In me news, there have been a few things locally that I got to do. First, I talked with Al Ross of Wisconsin Public Radio’s Spectrum West about what I’ve been up to, including my upcoming books and Hugo nominations. Which was also what I talked about for this profile piece from the local arts magazine, Volume One. As always it’s weird to be talking about myself but this is the year for it, I guess. I have some other things percolating, trying to line up interviews and reviews of my projects and vaguely just trying to do this whole author thing. It’s tiring!

I’m also trying to figure out how to come back to approaching my work in queer romance. For those not aware, it’s an area where I’ve been fairly prolific, at least where short fiction is concerned, but that hasn’t exactly worked out well for me. I started out selling short stories to Torquere Press, and was in five different anthologies there before they closed without paying me for the majority of those stories. That sucked. I had better luck with Circlet Press, where I was published in one anthology (and later reprinted in a Best Of), though that experience was also set with delays and the press reorganizing over the course of years. I sold two novellas to Less Than Three Press, which went smoothly, but after a year those disappeared as the press closed (though not to my knowledge owing anyone money). I’ve also been in a few anthologies from Lethe, which went mostly smoothly, and one from Flash Fiction Online, which they haven’t tried to dip back into. And then there’s Dreamspinner. Where I published quite a bit and that went through a very public shitshow that it seems to have mostly just shrugged off. But long story short they stopped paying people for their work. And eventually I asked for and got my rights back for all the stories they had published. They, too, still owe me money. Whee.
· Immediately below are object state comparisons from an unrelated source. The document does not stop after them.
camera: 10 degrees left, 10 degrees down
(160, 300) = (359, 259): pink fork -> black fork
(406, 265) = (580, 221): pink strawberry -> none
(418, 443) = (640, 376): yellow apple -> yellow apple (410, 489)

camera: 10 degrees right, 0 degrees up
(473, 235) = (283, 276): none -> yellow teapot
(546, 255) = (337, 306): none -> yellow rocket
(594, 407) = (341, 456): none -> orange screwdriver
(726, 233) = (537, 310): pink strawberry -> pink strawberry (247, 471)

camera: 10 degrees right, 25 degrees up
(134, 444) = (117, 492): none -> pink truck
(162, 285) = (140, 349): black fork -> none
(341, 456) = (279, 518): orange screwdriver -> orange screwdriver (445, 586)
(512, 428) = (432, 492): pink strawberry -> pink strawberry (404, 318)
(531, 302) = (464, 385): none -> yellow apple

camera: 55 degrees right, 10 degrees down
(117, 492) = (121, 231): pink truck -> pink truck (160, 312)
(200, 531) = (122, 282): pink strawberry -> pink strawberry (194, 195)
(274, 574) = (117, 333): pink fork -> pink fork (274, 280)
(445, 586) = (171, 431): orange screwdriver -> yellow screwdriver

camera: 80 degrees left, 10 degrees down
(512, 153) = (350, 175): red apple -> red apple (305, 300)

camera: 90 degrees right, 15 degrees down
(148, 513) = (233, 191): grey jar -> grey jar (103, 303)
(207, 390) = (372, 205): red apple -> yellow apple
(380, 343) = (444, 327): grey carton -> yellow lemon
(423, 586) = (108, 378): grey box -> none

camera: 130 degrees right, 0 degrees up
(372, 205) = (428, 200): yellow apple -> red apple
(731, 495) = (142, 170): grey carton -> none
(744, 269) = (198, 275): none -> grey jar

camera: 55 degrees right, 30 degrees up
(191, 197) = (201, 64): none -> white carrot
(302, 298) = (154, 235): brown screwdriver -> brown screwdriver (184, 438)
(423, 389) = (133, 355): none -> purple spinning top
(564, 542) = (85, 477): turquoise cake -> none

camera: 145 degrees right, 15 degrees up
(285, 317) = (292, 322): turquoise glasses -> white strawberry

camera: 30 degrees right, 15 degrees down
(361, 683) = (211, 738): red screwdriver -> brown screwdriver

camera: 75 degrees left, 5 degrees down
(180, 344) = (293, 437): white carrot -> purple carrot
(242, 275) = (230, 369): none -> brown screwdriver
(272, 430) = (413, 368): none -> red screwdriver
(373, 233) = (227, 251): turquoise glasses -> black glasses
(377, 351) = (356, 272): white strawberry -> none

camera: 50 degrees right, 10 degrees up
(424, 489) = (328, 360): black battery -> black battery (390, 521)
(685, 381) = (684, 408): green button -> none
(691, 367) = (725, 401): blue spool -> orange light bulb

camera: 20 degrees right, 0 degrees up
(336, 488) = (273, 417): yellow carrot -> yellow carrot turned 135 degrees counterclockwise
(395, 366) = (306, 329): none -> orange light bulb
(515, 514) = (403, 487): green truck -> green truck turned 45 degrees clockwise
So it’s been hard to come back to romance, despite the fact that it’s something I really like writing. There’s a lot of frustration with it, especially because it’s a field that isn’t always the best about queer men, despite the heavy emphasis on m/m. That’s not something I really want to get into here, but it’s also part of what’s made this frustrating, and why it’s been so long and I haven’t really gotten my work back out into the world. I think I will. I’m starting to look at what I have. Looks like enough for two short fiction anthologies and two novellas. I’m considering putting them out under penname, just to give myself some emotional distance from it, though likely I’ll make no secret the connection. I’m leaning toward Pritchard Yates, as it’s both 100% British Private School Gay and also a family name (Pritchard was my great-grandfather and Yates is my middle name, after a great-uncle). So look for news about that as I finalize my plans to put my smut back out there. So yeah. Cheers!

Other Media:

Good Omens, season 1
Okay, so I snuck this in because I was on Prime and had some time. It’s strange in some ways, because in practice it seems like a mini-series is big enough to handle a book’s worth of content, but the whole thing still felt rather rushed to me. The Aziraphale/Crowley stuff was well done, built nicely, and I feel stuck the landing, but everything else…ehhhhhhhh. Like, the Adam stuff was also not too bad, though I feel like everyone kind of forgives him right away in a hand-waving fashion, and the showdown with the horsemen wasn’t exactly satisfying to me. I did like his ultimate decisions, and it’s a neat twist, making his reality-altering powers open the door for a miraculous solution. I just also imagine if we checked in much later with Adam his life would be…well, that he would have given up on a lot of things and that just makes me a little sad. Restoring the status quo is ultimately the moral of the story, and that’s always just a little sigh to me. The stuff with Newton and Anathema is hot trash, though. Sorry. I have no idea why it’s even there. Aside from breaking the computers at the one moment, I just…well, I found them frustrating. Overall, I wasn’t entirely won over by the series. I did like the way that the core duo related to each other and ultimately broke off from their respective sides and embraced something new. That I liked. I mean, the acting is fine throughout. There are some neat visuals and cute moments. Just…mostly disappointing for me, sadly. So it goes.